Natürlich habe ich Verständnis für Menschen, die sich ihr Leben zurück wünschen. Ich möchte das auch. Ich würde gerne mal wieder zu Hertha gehen ins Stadion. Es fehlt mir total, mal wieder richtig schön zu singen und zu feiern - auch wenn's bei Hertha gerade nicht so viel zu feiern gibt. Aber wir können uns die Pandemie nicht wegwünschen, wir müssen aufeinander Rücksicht nehmen.
Mich hat das, was passiert ist, auch gestärkt oder kämpferisch gemacht. Die Pandemie hat so viele Ungerechtigkeiten gezeigt, dass ich das Gefühl habe: Ich werde das nicht akzeptieren, ich gebe noch lange nicht auf. Ich möchte, dass meine Kinder und auch andere geschützt werden.
Wir haben uns über Social Media Gleichgesinnte gesucht und überlegt, was wir machen können, damit man uns wahrnimmt.

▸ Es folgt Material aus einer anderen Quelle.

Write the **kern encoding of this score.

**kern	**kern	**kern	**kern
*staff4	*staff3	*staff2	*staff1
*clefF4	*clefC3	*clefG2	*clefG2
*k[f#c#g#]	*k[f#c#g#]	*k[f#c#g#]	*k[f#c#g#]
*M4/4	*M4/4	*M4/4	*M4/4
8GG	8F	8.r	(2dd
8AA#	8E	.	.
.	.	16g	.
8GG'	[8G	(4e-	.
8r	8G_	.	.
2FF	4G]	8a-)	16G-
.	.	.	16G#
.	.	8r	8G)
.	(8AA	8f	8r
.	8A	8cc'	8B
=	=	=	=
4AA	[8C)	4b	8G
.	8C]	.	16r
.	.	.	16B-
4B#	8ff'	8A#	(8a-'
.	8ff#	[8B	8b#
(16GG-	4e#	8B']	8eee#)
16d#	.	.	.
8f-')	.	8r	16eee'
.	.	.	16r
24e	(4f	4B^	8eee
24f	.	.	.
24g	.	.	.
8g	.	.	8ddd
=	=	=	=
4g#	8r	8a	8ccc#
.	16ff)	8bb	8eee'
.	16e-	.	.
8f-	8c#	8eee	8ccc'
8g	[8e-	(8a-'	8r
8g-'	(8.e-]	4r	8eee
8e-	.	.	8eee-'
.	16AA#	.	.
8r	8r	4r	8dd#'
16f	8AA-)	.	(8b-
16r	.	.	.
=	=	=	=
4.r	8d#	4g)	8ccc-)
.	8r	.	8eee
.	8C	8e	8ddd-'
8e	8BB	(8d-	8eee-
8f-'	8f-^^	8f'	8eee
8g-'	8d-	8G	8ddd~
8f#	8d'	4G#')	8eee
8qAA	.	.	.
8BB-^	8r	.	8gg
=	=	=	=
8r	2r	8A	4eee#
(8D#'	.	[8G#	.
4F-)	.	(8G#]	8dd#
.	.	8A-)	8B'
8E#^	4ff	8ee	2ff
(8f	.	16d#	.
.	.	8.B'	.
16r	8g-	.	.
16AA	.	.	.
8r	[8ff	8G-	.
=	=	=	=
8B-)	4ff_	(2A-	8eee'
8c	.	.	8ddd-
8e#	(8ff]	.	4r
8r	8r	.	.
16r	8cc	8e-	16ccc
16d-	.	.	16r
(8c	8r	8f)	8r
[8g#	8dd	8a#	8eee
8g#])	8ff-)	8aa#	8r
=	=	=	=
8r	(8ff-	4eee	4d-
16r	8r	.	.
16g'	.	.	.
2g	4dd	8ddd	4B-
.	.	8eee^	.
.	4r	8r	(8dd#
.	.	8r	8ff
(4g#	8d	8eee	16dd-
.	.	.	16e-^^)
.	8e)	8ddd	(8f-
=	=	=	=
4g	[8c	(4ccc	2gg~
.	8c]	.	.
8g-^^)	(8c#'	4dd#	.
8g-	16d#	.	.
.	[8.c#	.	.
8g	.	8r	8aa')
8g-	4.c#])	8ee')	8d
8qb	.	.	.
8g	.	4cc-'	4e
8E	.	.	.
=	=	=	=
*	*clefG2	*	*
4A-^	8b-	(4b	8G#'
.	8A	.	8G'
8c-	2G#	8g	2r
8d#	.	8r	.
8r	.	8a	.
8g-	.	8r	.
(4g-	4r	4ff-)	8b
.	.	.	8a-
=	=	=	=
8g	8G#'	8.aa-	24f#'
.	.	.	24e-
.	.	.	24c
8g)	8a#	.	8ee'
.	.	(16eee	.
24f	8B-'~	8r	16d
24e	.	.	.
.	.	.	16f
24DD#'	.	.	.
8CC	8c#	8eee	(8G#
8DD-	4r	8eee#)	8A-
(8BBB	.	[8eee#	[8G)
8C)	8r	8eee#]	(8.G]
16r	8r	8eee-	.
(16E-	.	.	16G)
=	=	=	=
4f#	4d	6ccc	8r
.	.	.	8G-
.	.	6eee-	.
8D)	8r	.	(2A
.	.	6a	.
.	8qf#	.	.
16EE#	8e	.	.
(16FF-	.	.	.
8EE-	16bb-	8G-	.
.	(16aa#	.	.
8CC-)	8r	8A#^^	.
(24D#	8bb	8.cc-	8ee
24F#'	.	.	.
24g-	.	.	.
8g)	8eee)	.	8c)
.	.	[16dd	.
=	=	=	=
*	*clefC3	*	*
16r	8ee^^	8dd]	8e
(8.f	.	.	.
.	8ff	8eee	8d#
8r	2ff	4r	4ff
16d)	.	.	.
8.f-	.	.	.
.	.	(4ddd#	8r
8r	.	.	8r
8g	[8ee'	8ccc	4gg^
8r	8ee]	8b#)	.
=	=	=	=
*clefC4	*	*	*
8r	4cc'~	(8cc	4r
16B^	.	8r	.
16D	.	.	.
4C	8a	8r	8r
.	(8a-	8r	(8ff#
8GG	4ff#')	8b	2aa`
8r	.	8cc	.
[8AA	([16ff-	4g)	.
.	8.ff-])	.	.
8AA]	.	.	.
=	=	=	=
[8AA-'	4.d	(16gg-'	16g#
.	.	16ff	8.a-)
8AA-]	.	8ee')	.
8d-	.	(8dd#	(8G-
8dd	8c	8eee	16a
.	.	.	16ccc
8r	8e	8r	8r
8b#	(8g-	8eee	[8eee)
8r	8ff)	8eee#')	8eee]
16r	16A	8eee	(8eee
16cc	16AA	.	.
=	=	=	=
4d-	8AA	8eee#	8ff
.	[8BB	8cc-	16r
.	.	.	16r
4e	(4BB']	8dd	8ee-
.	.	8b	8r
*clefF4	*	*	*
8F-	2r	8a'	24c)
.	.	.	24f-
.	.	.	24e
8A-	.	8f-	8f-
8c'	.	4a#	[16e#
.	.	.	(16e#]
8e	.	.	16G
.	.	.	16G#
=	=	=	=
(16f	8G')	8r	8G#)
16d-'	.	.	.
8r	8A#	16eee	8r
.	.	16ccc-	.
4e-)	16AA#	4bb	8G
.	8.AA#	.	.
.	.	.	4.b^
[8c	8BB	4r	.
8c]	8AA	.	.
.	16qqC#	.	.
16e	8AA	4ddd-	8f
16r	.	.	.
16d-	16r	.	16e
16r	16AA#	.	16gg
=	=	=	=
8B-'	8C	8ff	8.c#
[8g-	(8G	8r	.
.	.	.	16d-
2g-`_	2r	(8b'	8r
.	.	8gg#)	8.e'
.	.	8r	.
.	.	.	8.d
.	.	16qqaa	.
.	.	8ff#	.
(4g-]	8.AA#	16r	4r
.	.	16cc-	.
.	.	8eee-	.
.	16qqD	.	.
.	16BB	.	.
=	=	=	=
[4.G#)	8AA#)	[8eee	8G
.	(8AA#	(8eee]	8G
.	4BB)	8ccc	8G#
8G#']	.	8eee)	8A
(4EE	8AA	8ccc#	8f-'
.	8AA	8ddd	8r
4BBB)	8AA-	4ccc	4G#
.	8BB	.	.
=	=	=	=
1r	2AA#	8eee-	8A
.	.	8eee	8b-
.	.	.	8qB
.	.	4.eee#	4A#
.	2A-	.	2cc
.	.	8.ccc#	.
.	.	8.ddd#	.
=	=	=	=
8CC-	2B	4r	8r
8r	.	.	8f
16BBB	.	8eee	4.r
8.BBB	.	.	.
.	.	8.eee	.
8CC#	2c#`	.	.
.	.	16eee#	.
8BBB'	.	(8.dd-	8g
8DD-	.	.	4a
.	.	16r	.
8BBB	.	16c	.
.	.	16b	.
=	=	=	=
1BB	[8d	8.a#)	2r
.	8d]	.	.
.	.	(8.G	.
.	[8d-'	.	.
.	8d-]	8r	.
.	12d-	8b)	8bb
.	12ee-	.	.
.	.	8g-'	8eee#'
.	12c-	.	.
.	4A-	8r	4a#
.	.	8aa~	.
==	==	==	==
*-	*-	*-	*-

Briefe schreiben hilft nicht, deshalb mussten wir uns sichtbar machen. So sind wir von normalen Eltern zu Aktivisten für sichere Bildung und den Gesundheitsschutz unserer Kinder geworden.

Seit einem Jahr machen wir jeden Donnerstag eine Mahnwache für sichere Bildung vor dem Potsdamer Landtag. Ich hätte nie gedacht, wirklich nie, dass wir auf die Straße gehen müssen, um für die Gesundheit unserer Kinder zu kämpfen.
Im Moment ist es so, dass man kriminalisiert wird, wenn man sein Kind zuhause lässt. Es ist ein Spießrutenlauf, wenn eine Schulleitung entscheidet, dass dein Attest nicht gültig ist. Dann flattern Bußgeldbescheide rein oder das Jugendamt steht vor der Tür. Wir mussten klagen, damit die Präsenzpflicht für uns ausgesetzt wird. Da gab es Momente, wo wir richtig verzweifelt gewesen sind und an unsere Grenzen gestoßen sind, rechtlich und emotional.
Die Eigenverantwortung, an die jetzt appelliert wird, da fühlen wir uns als Risikogruppe wirklich allein gelassen. Man kann sich nicht alleine schützen in einer Pandemie, das geht nur als gesamtgesellschaftliche Aufgabe. Der beste Schutz für Risikohaushalte wären niedrige Inzidenzen.